Backyard Birding at Virus Time
Backyard Birding is a Thing – and a Temporary Way to Leave the News and Coronavirus Behind
In many ways, the coronavirus has stopped life mid-flight. We are not coming and going. We are staying. And that may be one of the silver linings to all this. We now have time to look around where we live, to notice things we ignored during our busy lives. For example, backyard birding.
I myself have been watching a pair of red-bellied woodpeckers construct a home in a dead palm tree in the yard of my next-door neighbor. The tap-hammering goes on from dawn to dusk. From time to time one of the birds pops out of the growing cavity to spit out a beak-full of sawdust which rains down onto the grass. This couple will soon be settling in to raise a family.
These birds – along with cardinals, mockingbirds, blue jays, palm warblers and other familiar neighborhood species – offer reassurance that the world has not been forever knocked off its axis.
“In a way this shutdown has forced us to take a little quiet time, stare out the window, sit out in the yard and watch nature right outside your doorstep,” says Gables resident Joe Barros, a dentist who is also president of the Tropical Audubon Society. “It takes you away from the constant barrage of the news. It’s a cleansing of the brain.”
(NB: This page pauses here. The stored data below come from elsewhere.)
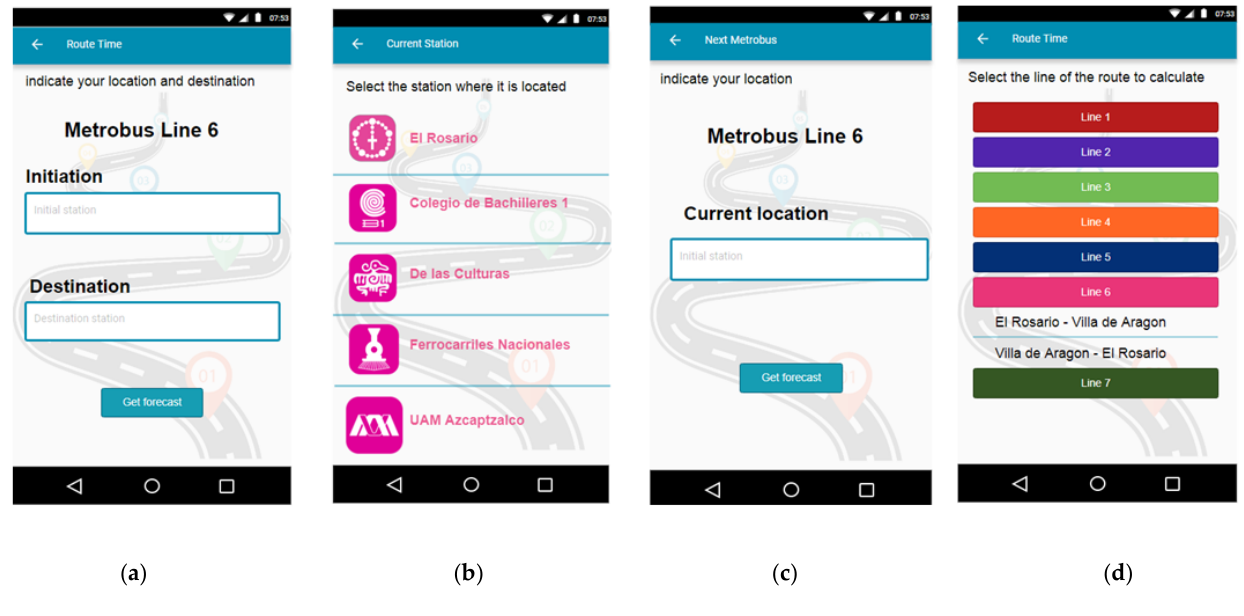
Figure 5. Main screen for presenting information: ( a ) arrival forecast selection screen, ( b ) location selection screen, ( c ) current station display, and ( d ) obtained forecast display screen.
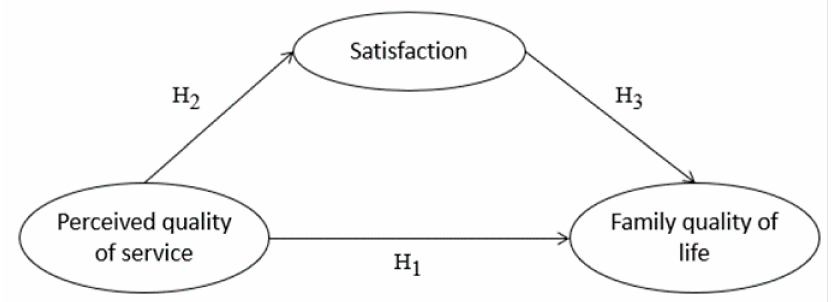
Figure 1. Proposed conceptual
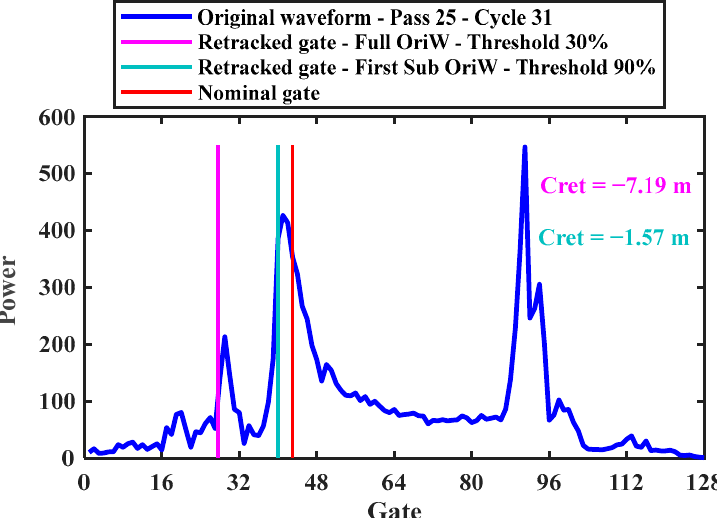
Figure 6. Retracked gates obtained from the full-waveform and the first sub-waveform of pass 25 cycle 31 over the Persian Gulf.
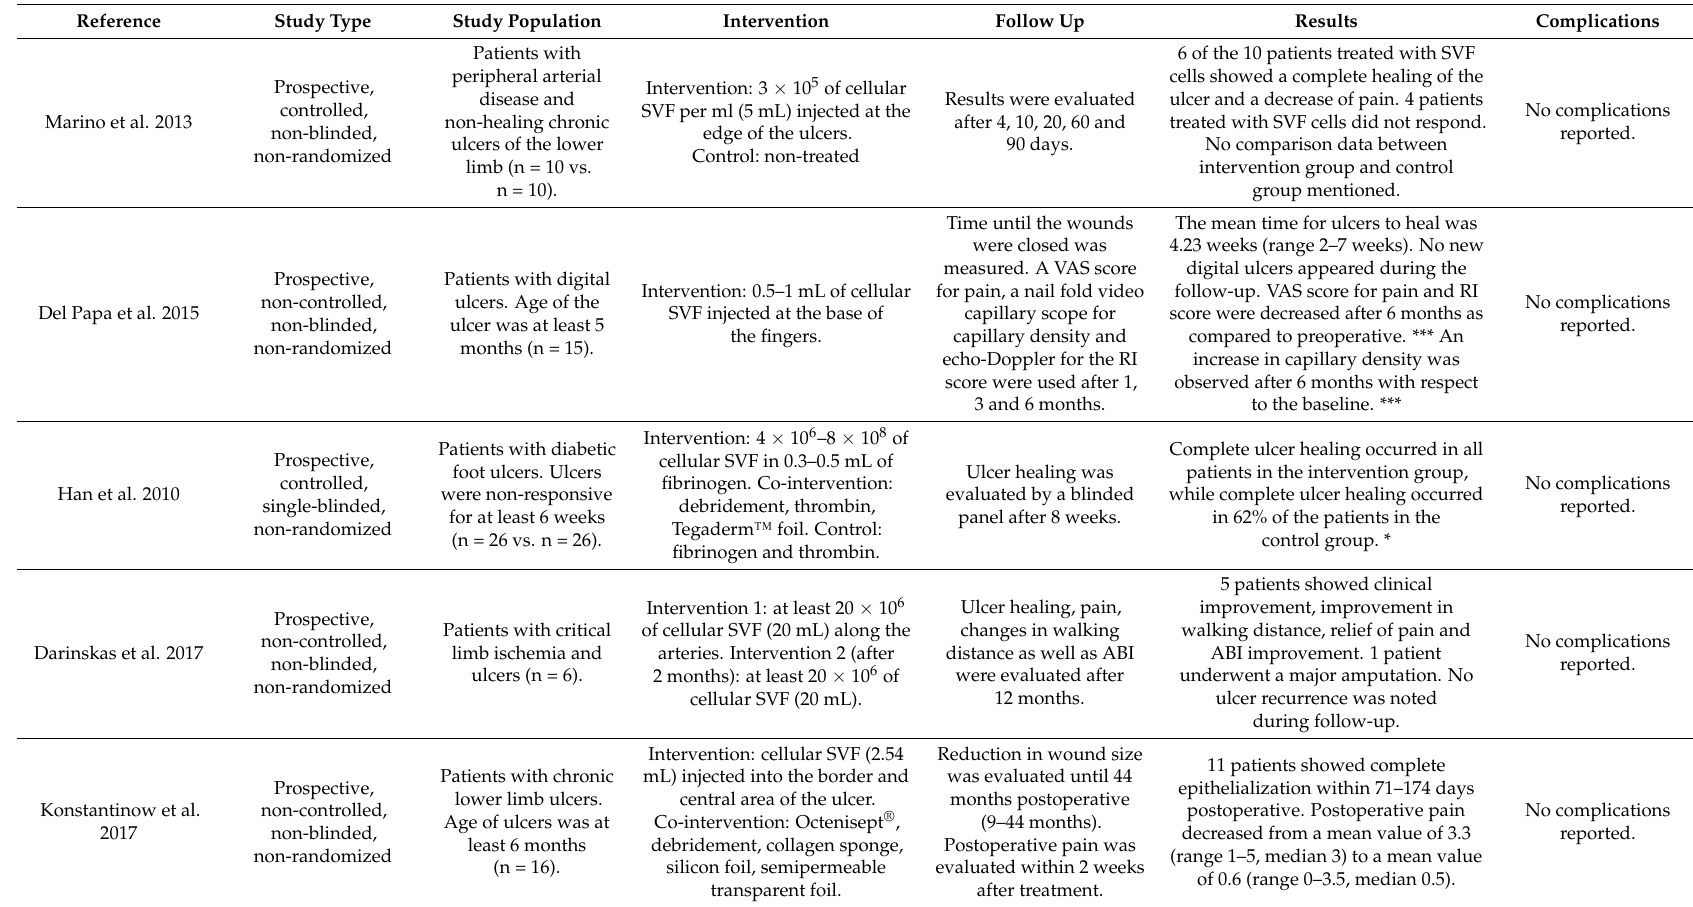
Table 2. Clinical studies of cellular stromal vascular fraction (SVF) as treatment of wound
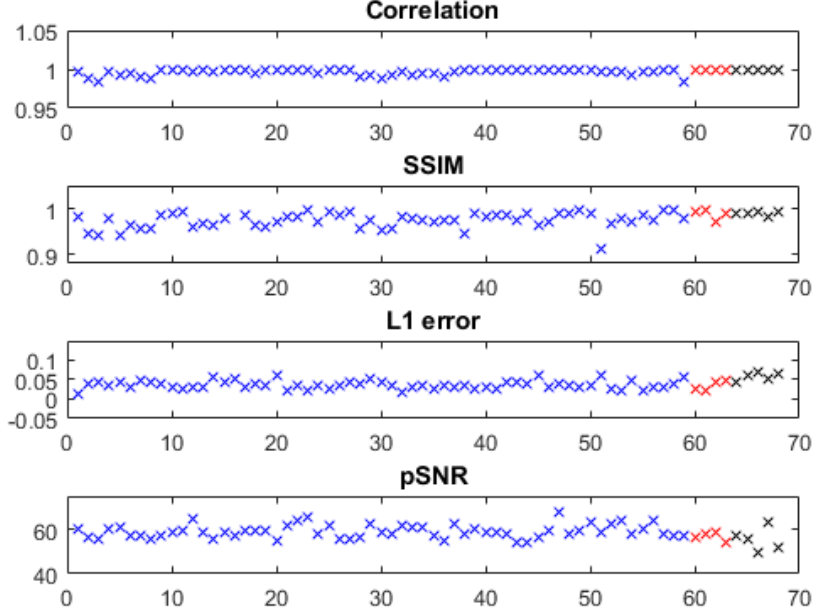
Figure 2. Quantitative evaluation on predicted water images. Metrics of the knee, arm, and foot/ankle images are marked with blue, red, and black, respectively. (1) Using the models trained with only knee images, water-fat separation was performed on knee images from 59 subjects, foot/ankle images from 5 subjects, and arm images from 4 subjects. Overall, the correlation coefficient was between 0.9833 and 1.0000 with mean/std of 0.9969 ± 0.0040, the l 1 error was between 0.0346 and 0.0648 with mean/std of 0.0381 ± 0.0122, the SSIM was between 0.9994 and 1.0000 with mean/std of 0.9740 ± 0.0207, and the pSNR was between 49.6049 and 67.5389 with mean/std of 58.6876 ± 3.2359.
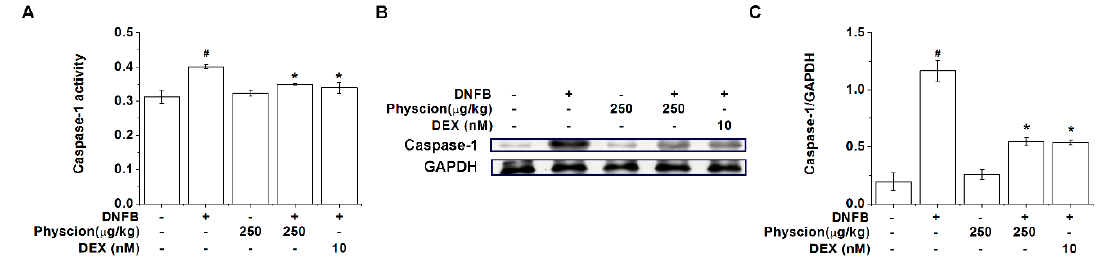
Figure 8. Physcion suppresses caspase-1 activation in AD-like lesional skin. ( A ) Caspase-1 activities in the lesional skin homogenate were analyzed using a caspase-1 colorimetric assay kit. ( B ) Representative immunoblots are shown in the lesional skin homogenate. ( C ) Each relative intensity of protein levels was quantified by densitometry and shown as caspase-1 / GAPDH. # p < 0.05 vs. a vehicle group. * p < 0.05 vs. a DNFB control group.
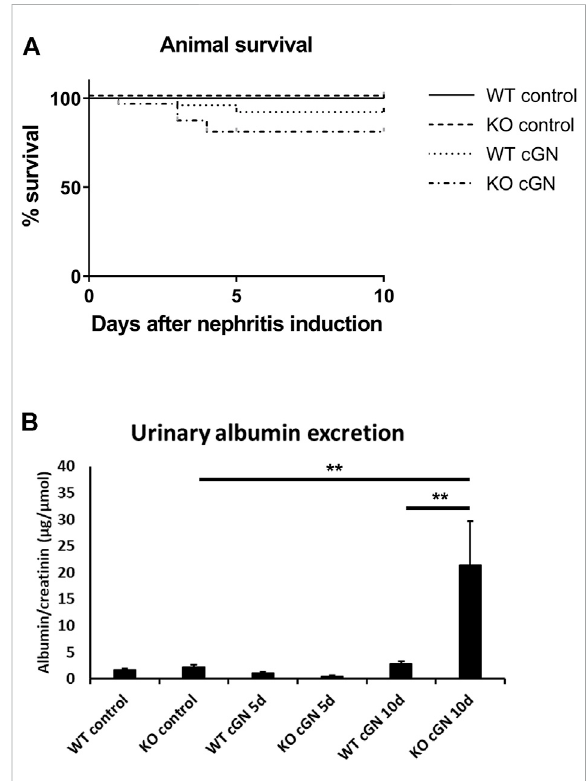
FIGURE 2 Survival and proteinuria. (A) Kaplan-Meier curves showing survival of wildtype (WT) and annexin A1-de fi cient (KO) mice after induction ofcrescentic glomerulonephritis (cGN) or after injection of normal sheep serum (control). (B) Quanti fi cation ofurinary albumin-to-creatinineratioincontrolmiceandatd5andd10after cGN induction. Statistical analysis of differences between survival curveswasperformedusingMantel-Coxlog-ranktest;proteinuria data was analyzed using two-way ANOVA; n = 5 – 8 per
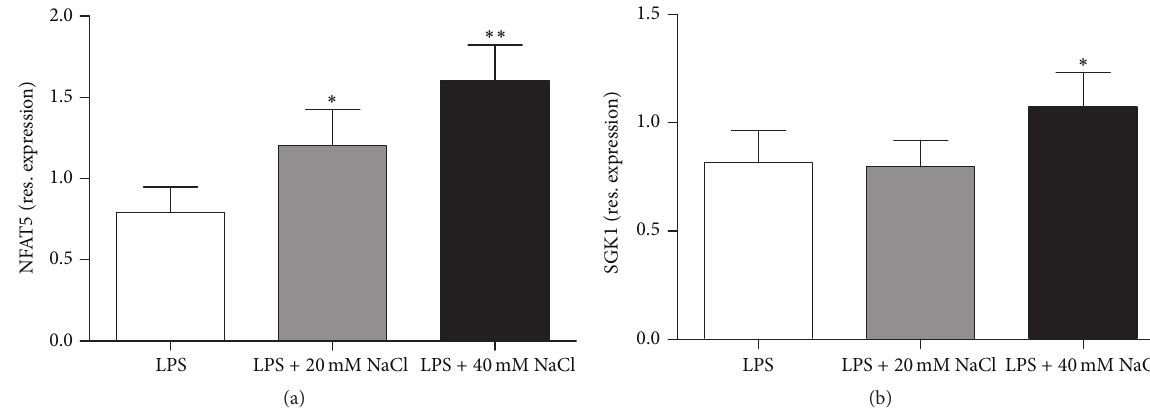
Figure 5: NaCl promoted the expression of NFAT5 and SGK1 on mRNA level in ARPE-19 cells. Cells were stimulated by LPS and incubated with medium alone or additional different concentrations (20 mM or 40mM) of NaCl for 3h following preculturing in serum-free medium. Then RNA was isolated and the expression of NFAT5 (a) and SGK1 (b) was measured by RT-PCR. ∗ 𝑃 < 0.05 and ∗∗ 𝑃 < 0.01 compared to the control. All results are analyzed following three separate experiments, 𝑛 = 7 . Paired-samples t -test (when the difference between the two tested groups conforms to normal distribution) or Wilcoxon matched-pairs test (when the difference between the two tested groups does not conform to normal distribution) was used for statistical analyses for LPS control versus LPS + 20 mM NaCl or LPS + 40 mM NaCl in each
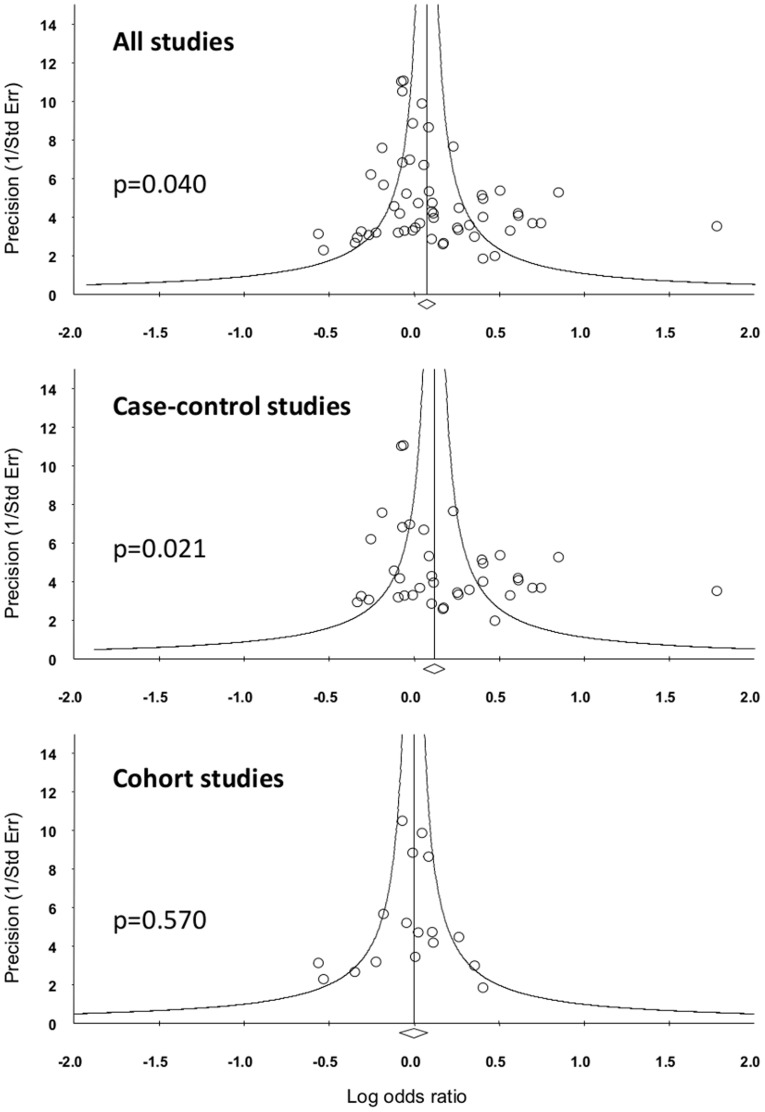
Funnel plots to assess publication bias.For each study, the log odds ratio is shown against study precision. The open diamond below the x-axis indicates the pooled odds ratio. p-values are reported for Egger's regression intercept, where p>0.05 suggests a low probability of publication bias.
It is springtime, after all, and the air is filled with avian activity and birdsong, Barros points out. You might spot a bright red cardinal calling from a treetop. Also, a screeching mob of blue jays chasing away a Cooper’s hawk. Moreover, way up high, spy a circling pair of swallow-tailed kites, just arrived from Central America and looking for a nesting site. “It’s a beautiful time of year,” says Barros.
Expert birders like Barros keep life lists – every species they have seen, anywhere in the world – and yard lists. His life-long yard list, much of it from the Gables, is 92 species long.